Since 1897 [i] , the principle of the separate legal personality of a company has become a vital part of company law. This date marks a quasi Copernican revolution of the entire UK system of company law. In fact, while the company legal relationships until that time had been principally based on transactions and activities between ‘natural’ or ‘real’ persons, namely human beings, from that time forward these legal relationships have been increasingly extended also to relations with company, as ‘legal’ personality. Thus, the principle of separate legal personality of a company has conjured up many practical as well as theoretical considerations about its application and correlated consequences.

In this context, the aim of this essay is to discuss and evaluate to what extent the separate legal personality has affected the company law and with what consequences. In other words, whether or not this principle evokes “more questions than it does answers”. In addition, it has to born in mind that this essay does not purport to cover every single aspect related to this principle. However, it more emphasise will be given towards a few aspects which have been considered more controversial and useful to explain the essay’s purpose.

**DATASET EXCERPT**
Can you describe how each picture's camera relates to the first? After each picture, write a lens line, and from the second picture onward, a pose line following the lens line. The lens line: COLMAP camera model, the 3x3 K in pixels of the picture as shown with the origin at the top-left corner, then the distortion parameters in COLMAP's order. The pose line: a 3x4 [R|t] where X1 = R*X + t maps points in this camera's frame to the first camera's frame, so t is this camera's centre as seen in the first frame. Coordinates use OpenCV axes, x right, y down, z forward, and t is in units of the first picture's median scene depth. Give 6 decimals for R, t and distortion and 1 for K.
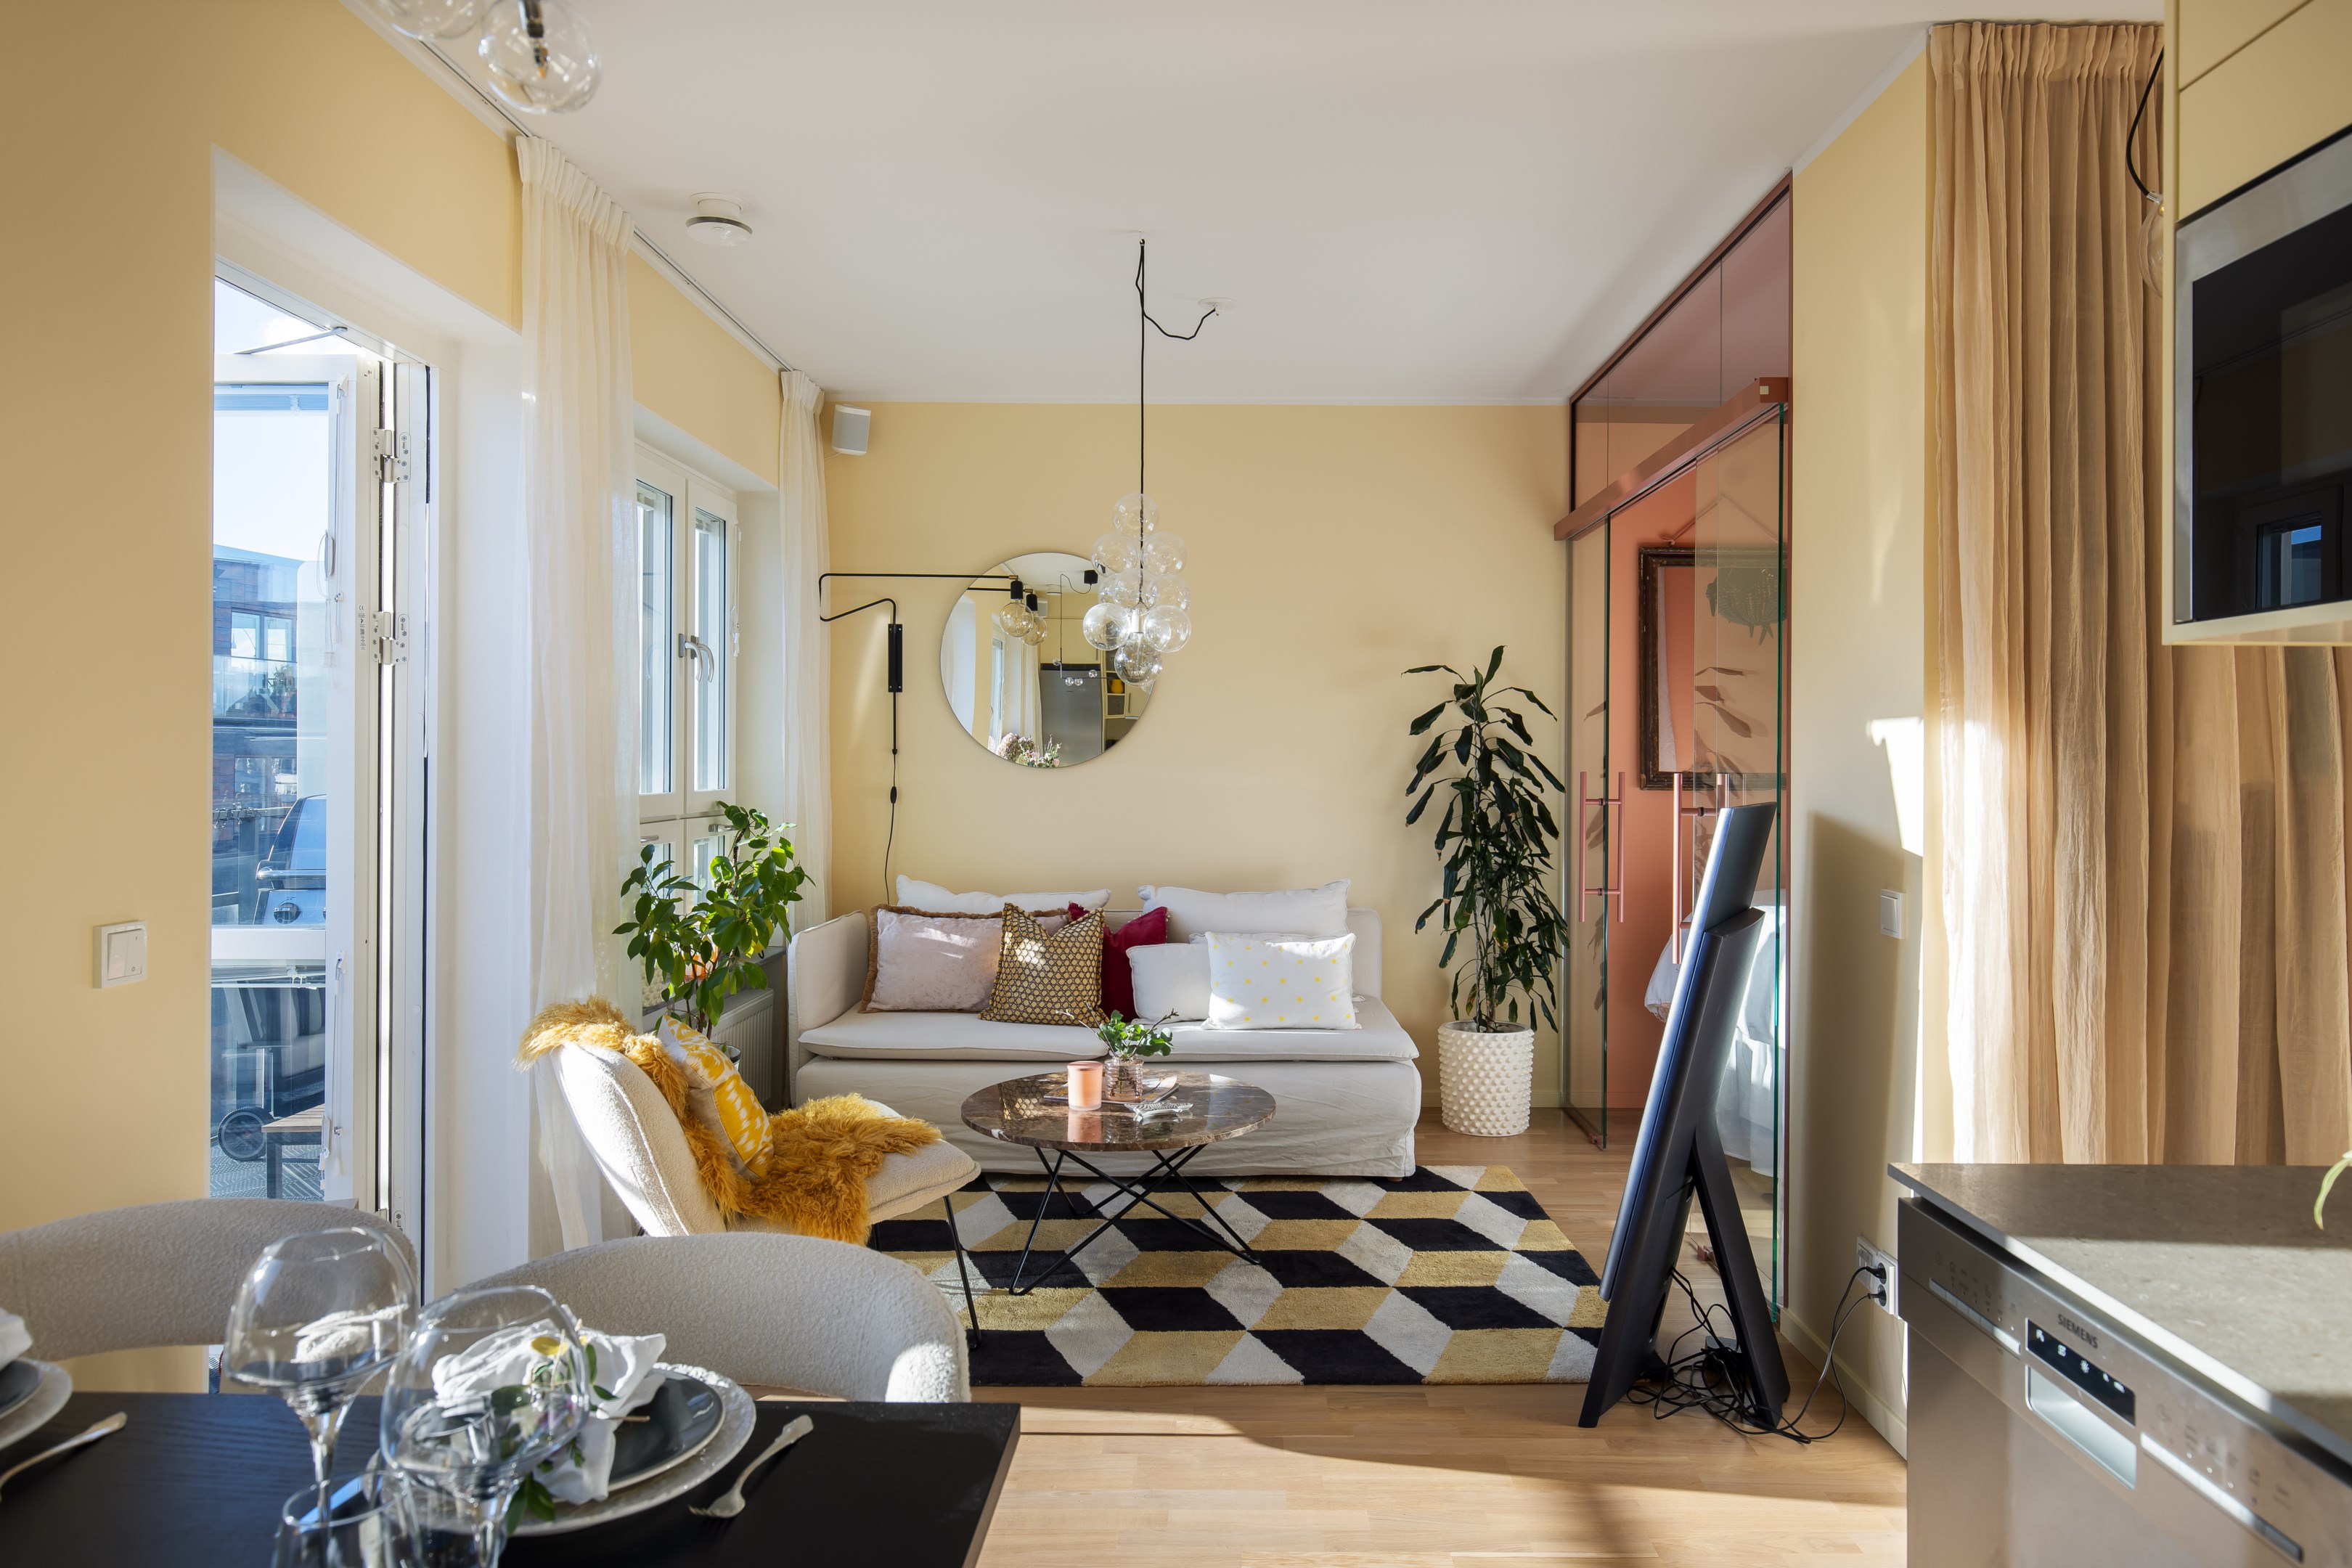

**ACTION ITEM**
List every word or phrase that the company law passage above sets in quotation marks.

**YOUR RESPONSE**
‘natural’
‘real’
‘legal’
“more questions than it does answers”